Each line of the records that includes "pixel" should be found and copied.

▬▬▬▬▬▬▬▬▬▬

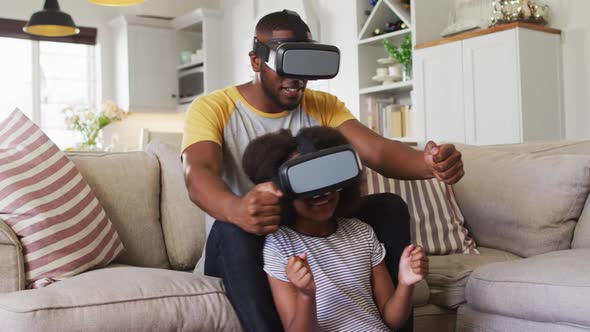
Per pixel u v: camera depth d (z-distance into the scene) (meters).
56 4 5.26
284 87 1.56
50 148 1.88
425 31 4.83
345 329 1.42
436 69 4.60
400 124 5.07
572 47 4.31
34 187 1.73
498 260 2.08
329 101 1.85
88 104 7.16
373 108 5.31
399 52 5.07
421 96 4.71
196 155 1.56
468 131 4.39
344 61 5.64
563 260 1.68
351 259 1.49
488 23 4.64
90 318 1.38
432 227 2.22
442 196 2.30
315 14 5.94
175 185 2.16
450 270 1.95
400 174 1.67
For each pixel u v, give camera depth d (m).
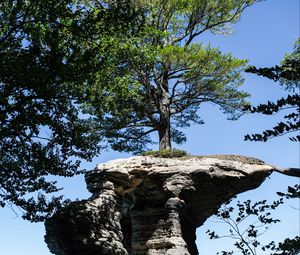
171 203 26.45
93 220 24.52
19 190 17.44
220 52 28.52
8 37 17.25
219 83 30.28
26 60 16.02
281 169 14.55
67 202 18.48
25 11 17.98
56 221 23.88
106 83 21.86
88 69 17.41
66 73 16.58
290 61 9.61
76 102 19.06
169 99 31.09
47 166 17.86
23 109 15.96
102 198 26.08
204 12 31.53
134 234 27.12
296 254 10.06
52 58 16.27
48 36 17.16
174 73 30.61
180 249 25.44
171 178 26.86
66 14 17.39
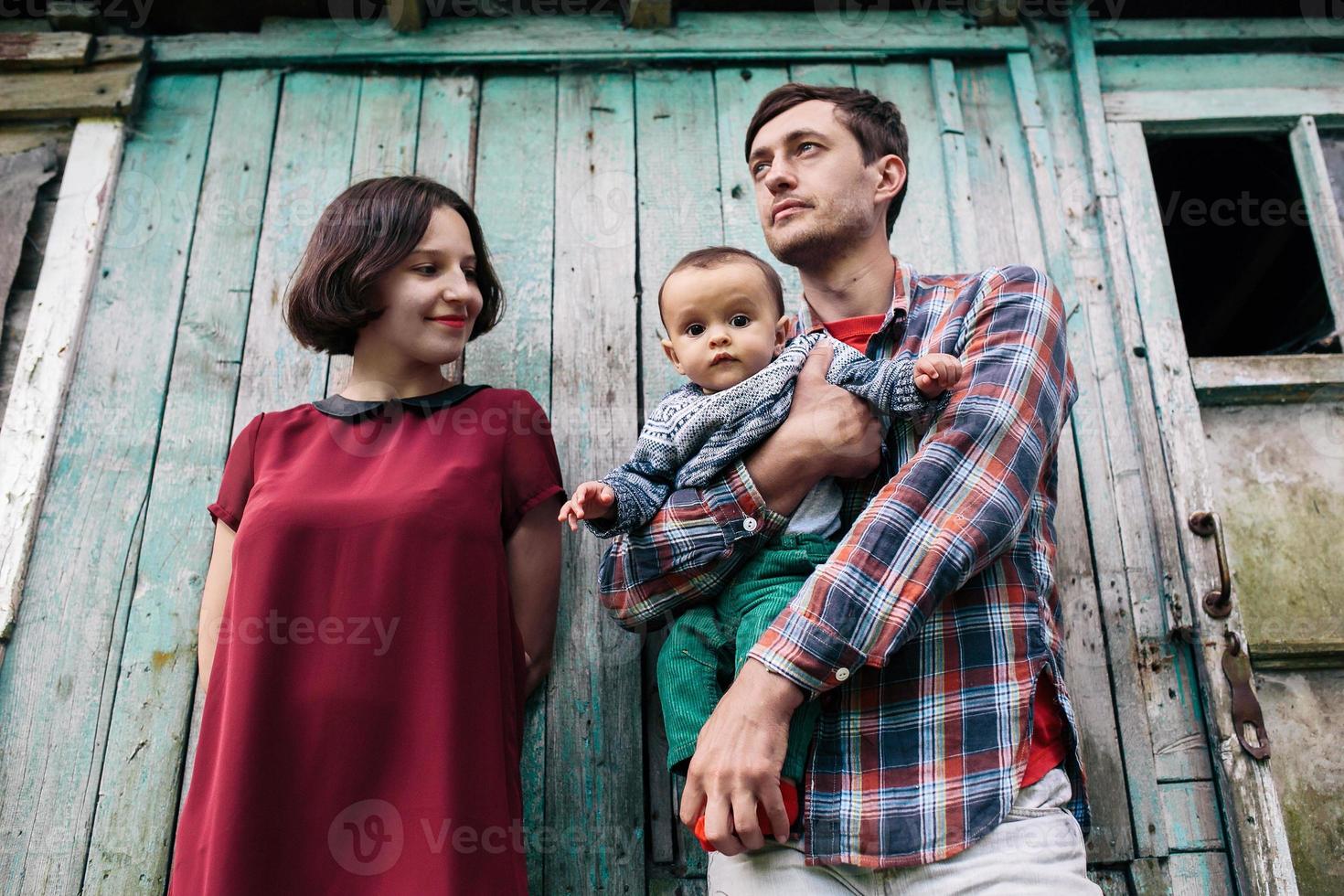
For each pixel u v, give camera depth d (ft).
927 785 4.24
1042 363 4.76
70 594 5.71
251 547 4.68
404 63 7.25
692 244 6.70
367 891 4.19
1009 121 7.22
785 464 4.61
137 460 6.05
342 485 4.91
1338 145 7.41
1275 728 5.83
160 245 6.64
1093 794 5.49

▬▬▬▬▬▬▬▬▬▬

RESULT:
Per pixel u v: camera depth d (z-distance into the scene) (meters).
For each pixel u v, give camera depth d (m).
For each pixel u v, give camera depth d (ft).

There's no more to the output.